F. van Wyck Mason was well known for sailing ship, American Revolution, and American Civil War historical novels. Before he was a best selling novelist, he wrote for the pulp magazines. His Captain North, a sort of proto-James Bond series appeared in Short Stories before the hardback novels. He wrote adventure stories as F. V. W. Mason including French Foreign legion and jungle tales. He also wrote at least four ancient and medieval historical novels.
One was “The Barbarian,” a six part serial in Argosy starting May 19, 1934. Cealwyn, son of Penda, is a Celtic prince from Britain taken as a hostage by the Carthaginians. He is put to work as a slave at a big grinding wheel (like the cinematic Conan in 1982). Cealwyn tries to escape, captured, but saved by the noble woman Tiratha. The Second Punic War is going on during this time. Cealwyn befriends a Roman captured at the Battle of Cannae and also Spartan mercenaries who despise their Carthaginian paymasters.
Skullduggery ensues with Cealwyn and conspirators escaping Carthage to Sicily to fight with the Romans. Mason might be the second best pulp writer of battles after Robert E. Howard. He does make some historical mistakes as having the Spartans in 6th Century B.C. hoplite armor instead of the lighter Hellenistic era helmets. A Spartan officer draws his gladius when it should be xiphos but this is not going to make a difference to the casual reader.
“The Barbarian” was reprinted as a paperback in 1954 from Pocket Books as The Barbarians. Mason added a framing device at the beginning and a flashback of the Carthaginians murdering Cealwyn’s sister. The Carthaginians are depicted as a wholly corrupt, evil, despicable people with no redeeming values. There is no moral ambiguity here.
Now comes the interesting part. This novel or rather the first half was made into a T.V. pilot in 1960 by NBC as Revak the Rebel. The peplum boom was at its height and this was a trial balloon as a T.V. series. Cealwyn is renamed Revak and played by Jack Palance. The movie manages to capture the pulp energy of the source material. Unfortunately, the DVD available has rather washed out colors.
Two other Mason historical novels were reprinted as paperback. His crusader novella “The Sword of Vengeance” from Argosy has never been reprinted.
WHY are you wasting our time with this “barbarian” crap? Can’t you see there’s “A COMPLETE OIL-FIELD NOVEL” in that issue of Argosy?!? Sheesh.

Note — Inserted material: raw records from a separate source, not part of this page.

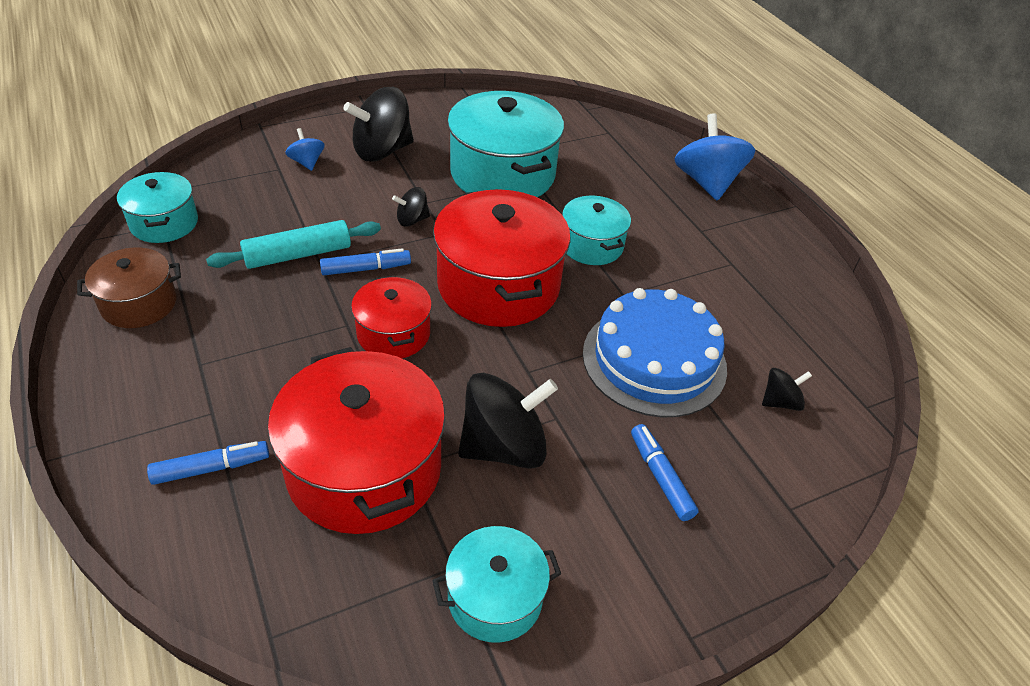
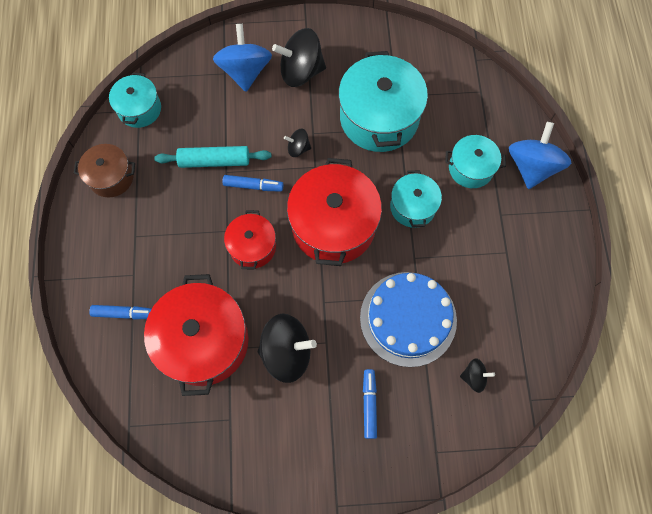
camera: 25 degrees right, 25 degrees up
blue spinning top [285,128,324,171] -> blue spinning top [213,24,272,92], size x2.01
turquoise pot [432,526,561,643] -> turquoise pot moved to [446,135,506,188]

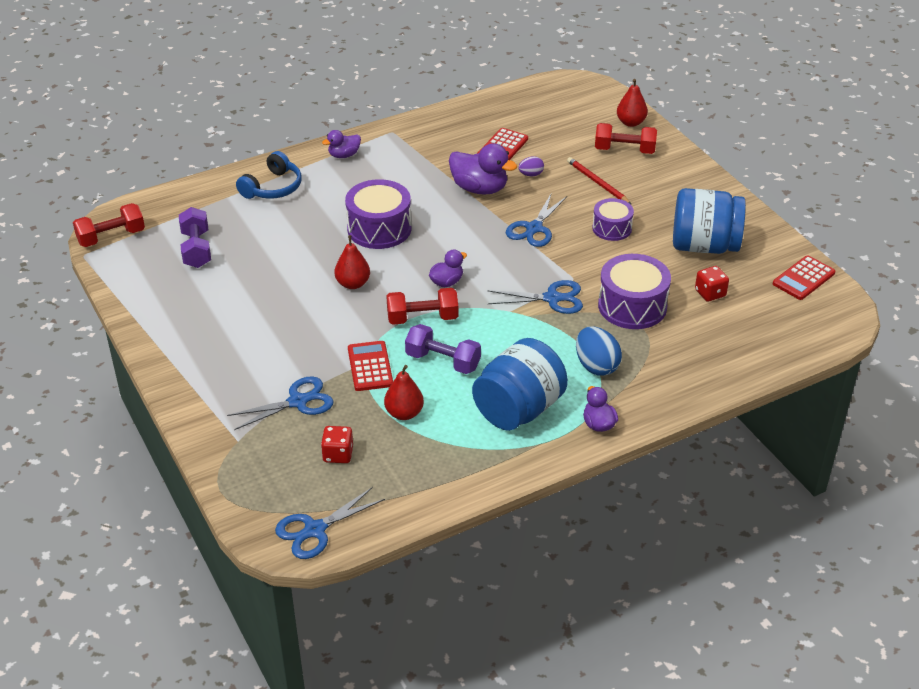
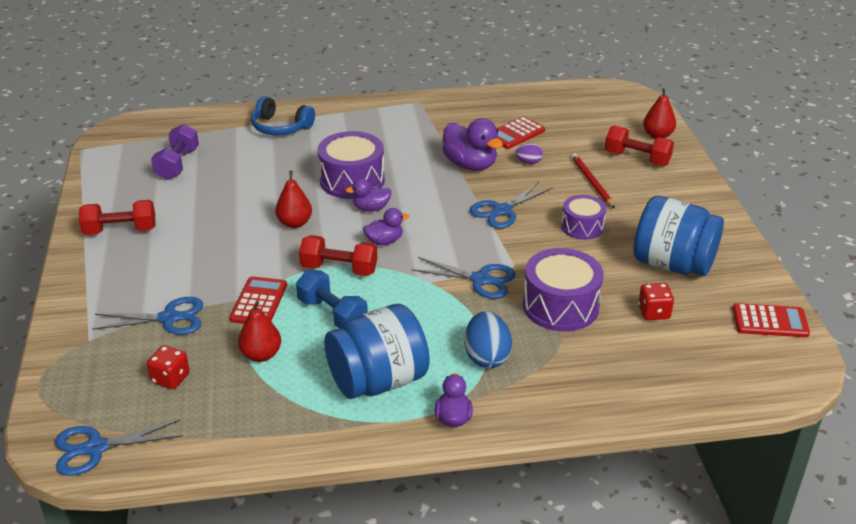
camera: 20 degrees right, 5 degrees down
red dumbbell [73,203,145,247] -> red dumbbell moved to [79,200,155,235]
blue headphones [236,151,302,199] -> blue headphones turned 60 degrees clockwise [251,96,315,135]
purple duck [322,130,361,158] -> purple duck moved to [345,178,392,211]
purple dumbbell [405,324,481,374] -> blue dumbbell [296,270,368,328]
red calculator [773,255,835,300] -> red calculator turned 150 degrees counterclockwise [733,303,810,337]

Don’t worry Deuce, he’s just trying to get his full 10 cents worth that he paid for that issue. I bet the next article is about the OIL-FIELD NOVEL.
I wonder if – the OIL-FIELD NOVEL is full of – unnecessary – hyphens?
Ever heard of G A Henty? Good author of similar tales, though he was from the late 1800’s (died in 1902).
I am familiar with G. A. Henty. A writer contemporaneous with H. Rider Haggard, Robert Louis Stephenson, and Arthur Conan Doyle.